> DATA SUPPLIED
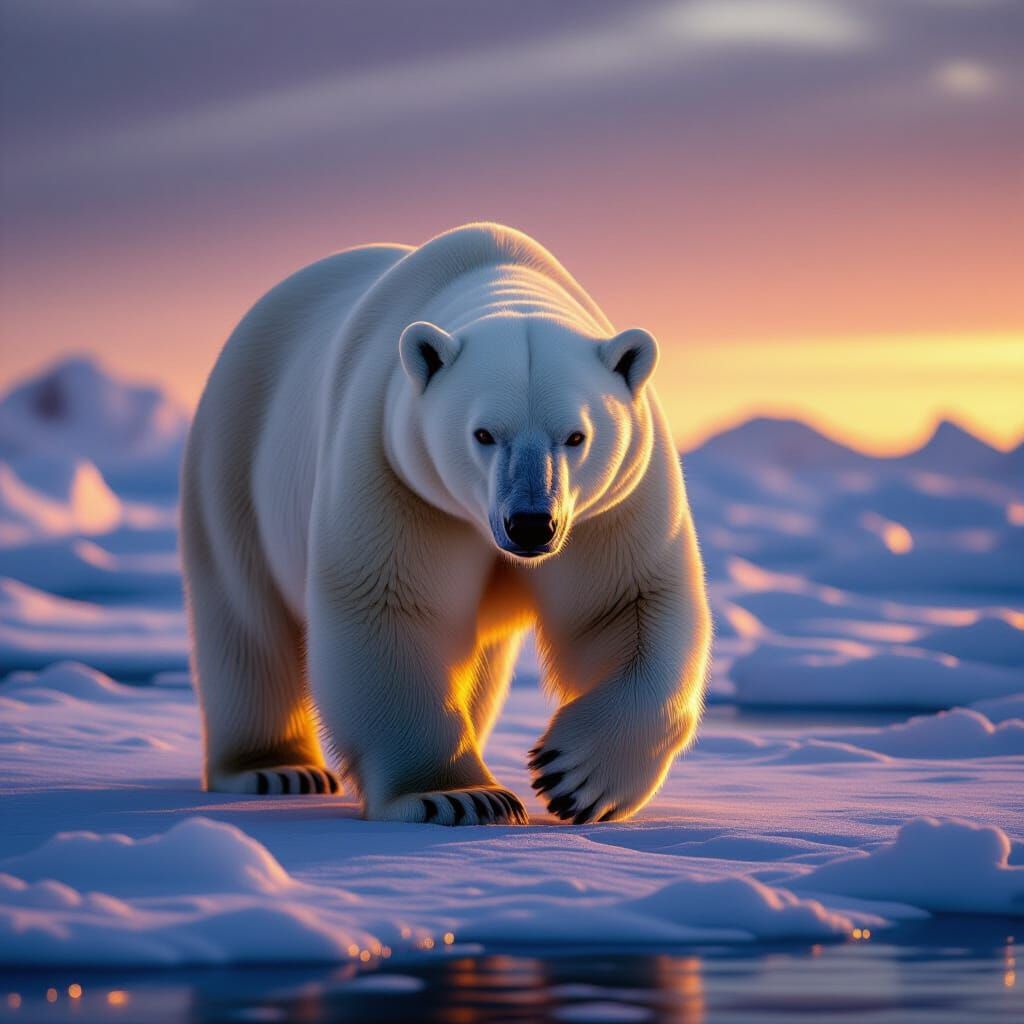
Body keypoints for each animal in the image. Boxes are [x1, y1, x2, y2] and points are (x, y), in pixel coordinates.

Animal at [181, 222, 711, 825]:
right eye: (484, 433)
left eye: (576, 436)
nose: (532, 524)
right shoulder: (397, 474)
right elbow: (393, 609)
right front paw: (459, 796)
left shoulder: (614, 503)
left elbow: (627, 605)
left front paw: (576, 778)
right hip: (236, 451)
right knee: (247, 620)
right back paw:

> ASSIGNED TASK
Print the material above once more, exactly. No pictures belong in it.

> ANSWER SPACE
Body keypoints for each animal in the image. Boxes are [x1, y1, x2, y2] and points are (x, y), in pixel coordinates.

Animal at [181, 222, 711, 825]:
right eye: (484, 433)
left eye: (576, 436)
nose: (532, 524)
right shoulder: (397, 474)
right elbow: (393, 609)
right front paw: (459, 796)
left shoulder: (614, 503)
left elbow: (627, 605)
left front paw: (576, 778)
right hip: (236, 451)
right knee: (247, 620)
right back paw:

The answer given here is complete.